“I am shocked, SHOCKED, to find out that gambling is going on here,” says Claude Raines as Captain Louis Renault, as he feigns disbelief in busting up Rick’s Cafe in the classic film Casablanca — right before the croupier hands him a wad of bills.
I think we were all equally “shocked” to learn that Microsoft would drop support for FAST ESP (Enterprise Search Platform) on anything but Windows, as they announced this past week. But for anyone who’d bet on FAST in spite of the Microsoft acquisition, it was surely unpleasant surprise. There are certainly plenty of reasons to question how strategic decisions are made at Microsoft — witness the recent NYTimes Op-Ed by a former VP painting its culture as feudal, bureaucratic and anti-innovative. Perhaps Microsoft saw it as some form of competitive advantage to favor dot-net. But how long will it be before the antibodies that rejected further investment in a standalone search engine on Unix reject a standalone search engine altogether?

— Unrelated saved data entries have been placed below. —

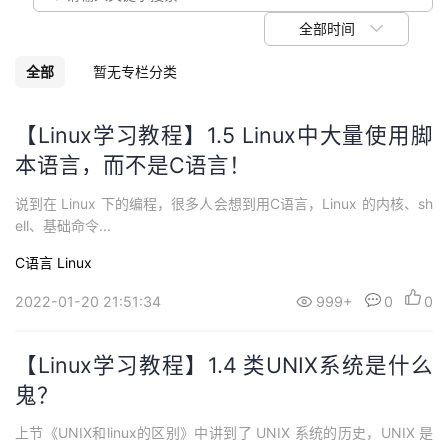
我
注
的
开
全部时间
的
Programs
发
全部
暂无专栏分类
支
者
【Linux学习教程】1.5 Linux中大量使用脚
本语言，而不是C语言！
持
学
说到在 Linux 下的编程，很多人会想到用C语言，Linux 的内核、sh
我
堂
ell、基础命令...
C语言
Linux
的
我
我
2022-01-20 21:51:34
999+
0
0
技
的
的
我
【Linux学习教程】1.4 类UNIX系统是什么
术
云
课
的
我
鬼？
支
声
程
认
的
我
上节《UNIX和linux的区别》中讲到了 UNIX 系统的历史，UNIX 是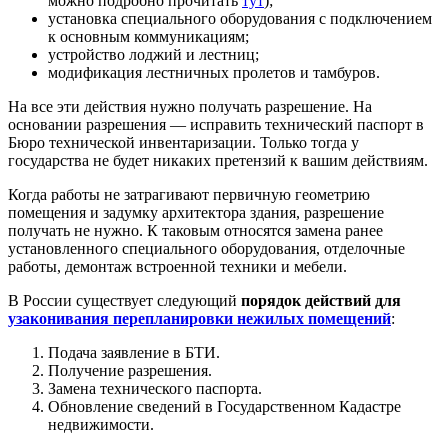
можно подробно прочитать
тут
);
установка специального оборудования с подключением
к основным коммуникациям;
устройство лоджий и лестниц;
модификация лестничных пролетов и тамбуров.
На все эти действия нужно получать разрешение. На
основании разрешения — исправить технический паспорт в
Бюро технической инвентаризации. Только тогда у
государства не будет никаких претензий к вашим действиям.
Когда работы не затрагивают первичную геометрию
помещения и задумку архитектора здания, разрешение
получать не нужно. К таковым относятся замена ранее
установленного специального оборудования, отделочные
работы, демонтаж встроенной техники и мебели.
В России существует следующий
порядок действий для
узаконивания перепланировки нежилых помещений
:
Подача заявление в БТИ.
Получение разрешения.
Замена технического паспорта.
Обновление сведений в Государственном Кадастре
недвижимости.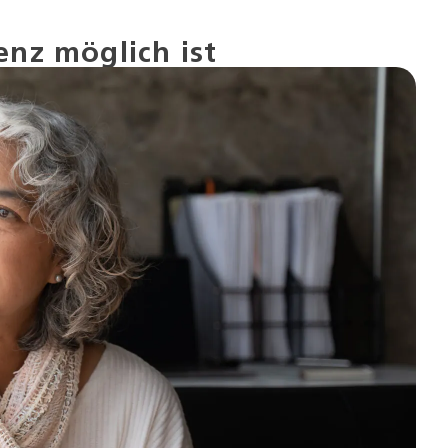
enz möglich ist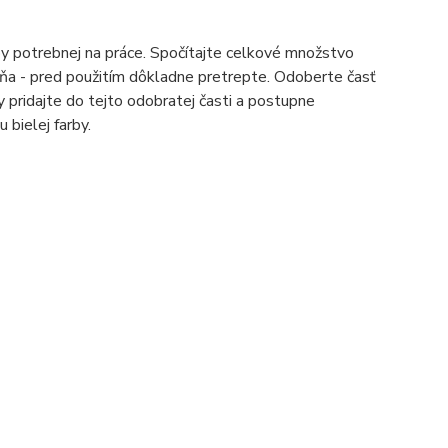
y potrebnej na práce. Spočítajte celkové množstvo
eňa - pred použitím dôkladne pretrepte. Odoberte časť
y pridajte do tejto odobratej časti a postupne
 bielej farby.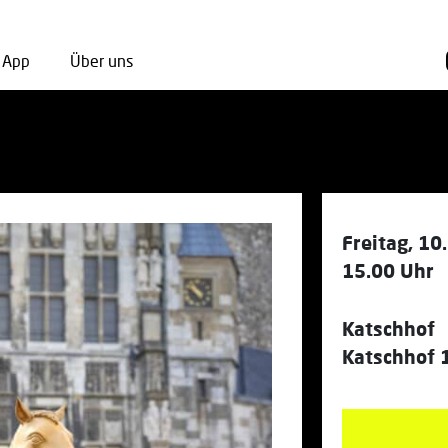
App
Über uns
Freitag, 10.
15.00 Uhr
Katschhof
Katschhof 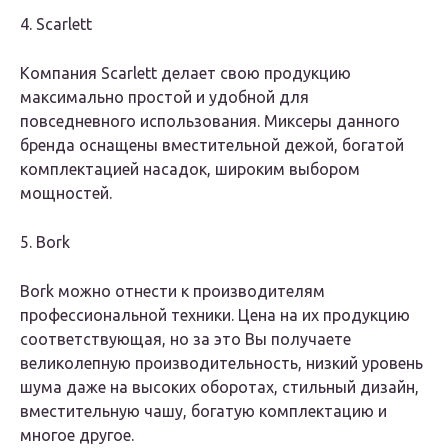
4. Scarlett
Компания Scarlett делает свою продукцию
максимально простой и удобной для
повседневного использования. Миксеры данного
бренда оснащены вместительной дежой, богатой
комплектацией насадок, широким выбором
мощностей.
5. Bork
Bork можно отнести к производителям
профессиональной техники. Цена на их продукцию
соответствующая, но за это Вы получаете
великолепную производительность, низкий уровень
шума даже на высоких оборотах, стильный дизайн,
вместительную чашу, богатую комплектацию и
многое другое.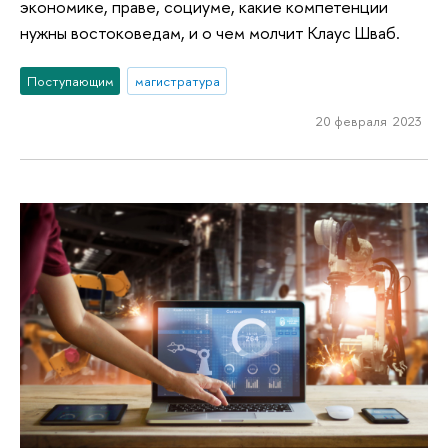
экономике, праве, социуме, какие компетенции
нужны востоковедам, и о чем молчит Клаус Шваб.
Поступающим
магистратура
20 февраля 2023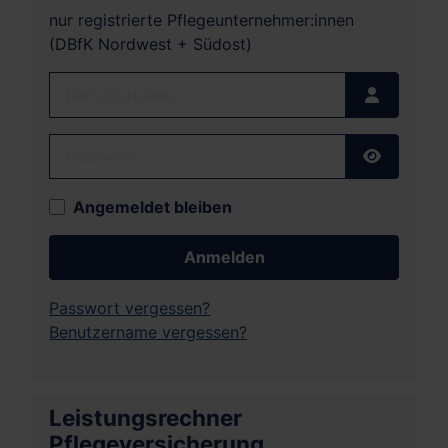
nur registrierte Pflegeunternehmer:innen
(DBfK Nordwest + Südost)
Benutzername
Passwort
Passwort
Angemeldet bleiben
Anmelden
Passwort vergessen?
Benutzername vergessen?
Leistungsrechner
Pflegeversicherung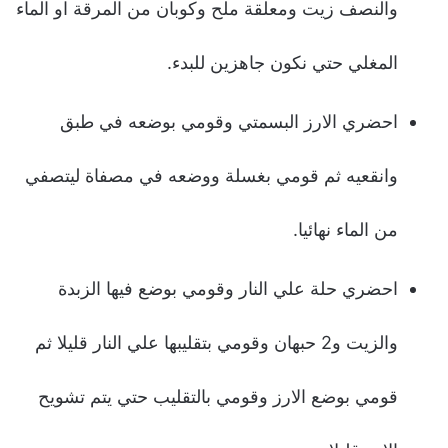
والنصف زيت ومعلقة ملح وكوبان من المرقة او الماء
المغلي حتي نكون جاهزين للبدء.
احضري الارز البسمتي وقومي بوضعه في طبق
وانقعيه ثم قومي بغسلة ووضعه في مصفاة ليتصفي
من الماء نهائيا.
احضري حلة علي النار وقومي بوضع فيها الزبدة
والزيت و2 حبهان وقومي بتقليبها علي النار قليلا ثم
قومي بوضع الارز وقومي بالتقليب حتي يتم تشويح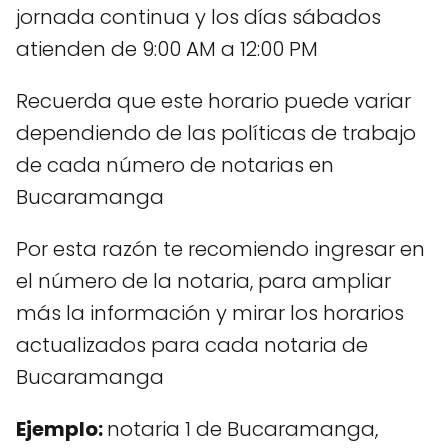
jornada continua y los días sábados
atienden de 9:00 AM a 12:00 PM
Recuerda que este horario puede variar
dependiendo de las políticas de trabajo
de cada número de notarias en
Bucaramanga
Por esta razón te recomiendo ingresar en
el número de la notaria, para ampliar
más la información y mirar los horarios
actualizados para cada notaria de
Bucaramanga
Ejemplo:
notaria 1 de Bucaramanga,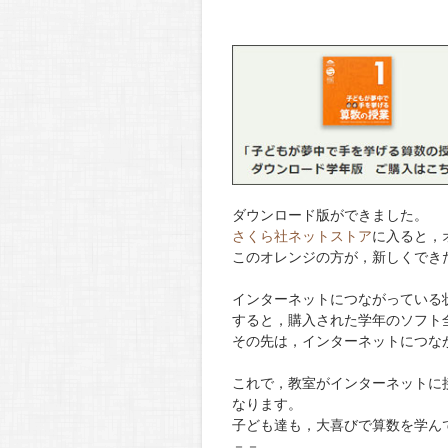
ダウンロード版ができました。
さくら社ネットストア
に入ると，
このオレンジの方が，新しくでき
インターネットにつながっている
すると，購入された学年のソフト
その先は，インターネットにつな
これで，教室がインターネットに
なります。
子ども達も，大喜びで算数を学ん
－－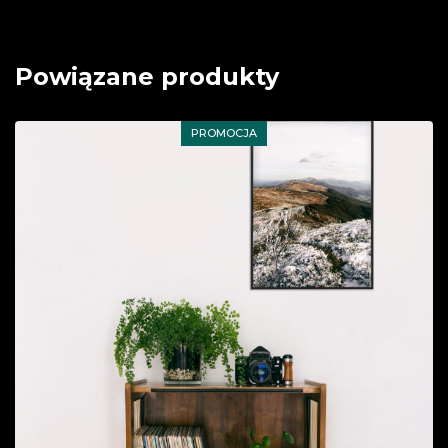
Powiązane produkty
PROMOCJA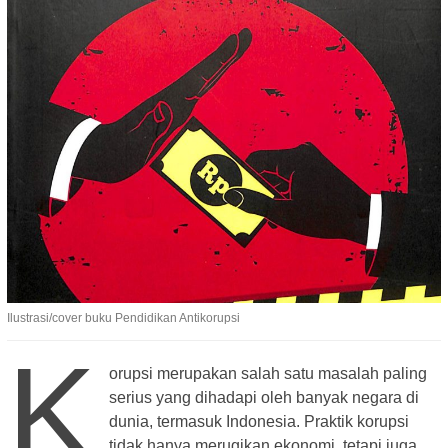
Ilustrasi/cover buku Pendidikan Antikorupsi
K
orupsi merupakan salah satu masalah paling
serius yang dihadapi oleh banyak negara di
dunia, termasuk Indonesia. Praktik korupsi
tidak hanya merugikan ekonomi, tetapi juga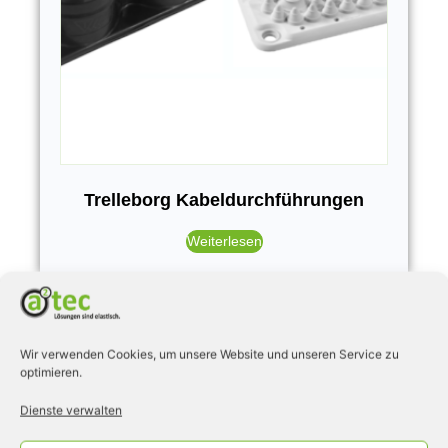
Trelleborg Kabeldurchführungen
Weiterlesen
Wir verwenden Cookies, um unsere Website und unseren Service zu
optimieren.
Dienste verwalten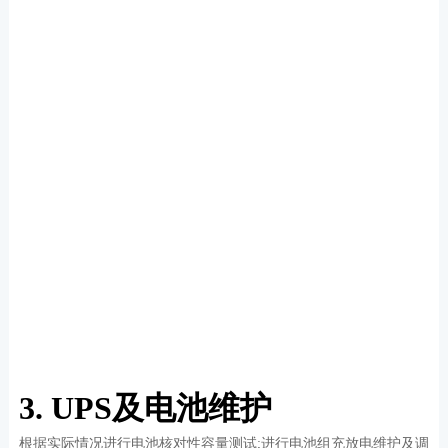
3. UPS及电池维护
根据实际情况进行电池核对性容量测试;进行电池组充放电维护及调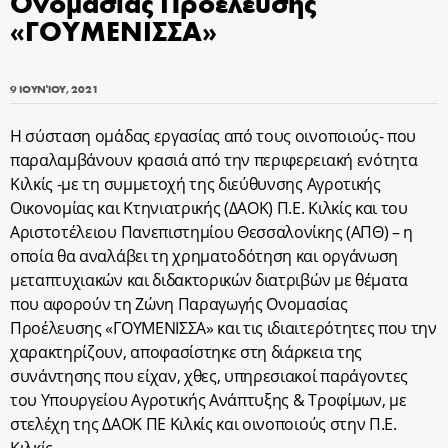
Ονομασίας Προέλευσης
«ΓΟΥΜΕΝΙΣΣΑ»
9 ΙΟΥΝΊΟΥ, 2021
Η σύσταση ομάδας εργασίας από τους οινοποιούς- που
παραλαμβάνουν κρασιά από την περιφερειακή ενότητα
Κιλκίς -με τη συμμετοχή της διεύθυνσης Αγροτικής
Οικονομίας και Κτηνιατρικής (ΔΑΟΚ) Π.Ε. Κιλκίς και του
Αριστοτέλειου Πανεπιστημίου Θεσσαλονίκης (ΑΠΘ) – η
οποία θα αναλάβει τη χρηματοδότηση και οργάνωση
μεταπτυχιακών και διδακτορικών διατριβών με θέματα
που αφορούν τη Ζώνη Παραγωγής Ονομασίας
Προέλευσης «ΓΟΥΜΕΝΙΣΣΑ» και τις ιδιαιτερότητες που την
χαρακτηρίζουν, αποφασίστηκε στη διάρκεια της
συνάντησης που είχαν, χθες, υπηρεσιακοί παράγοντες
του Υπουργείου Αγροτικής Ανάπτυξης & Τροφίμων, με
στελέχη της ΔΑΟΚ ΠΕ Κιλκίς και οινοποιούς στην Π.Ε.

As Steve Arnold observed, it must be tough. If even the FAST development team itself needed to drop everything to make FAST work on dot-net, how hard would it be for a FAST-on-Not-Windows customer? Are they stranded, like a refugee in Rick’s Cafe in WWII North Africa?
If there’s one thing that open source search can offer, it’s fewer surprises. The roadmap for Lucene/Solr search is as open as the source code, with the development plan out there for all to see. Then, there’s question of good cross-platform support: Lucene and Solr are not only available on Java across platforms, but some more notable users even run them on a d0t-net infrastructure, such as Myspace (scaling to over 827 billion records searched with Lucene) or Lucid Imagination customer Motley Fool. In fact, the new Lucidworks Certified Distribution for Solr hides all the startup java configuration details with a simple installer. And to even prevent surprises for production enterprise deployments of open source search, our commercial grade support subscriptions deliver expertise on demand.
So look in the mirror, and ask yourself: who gains competitive advantage from your choice of search technology?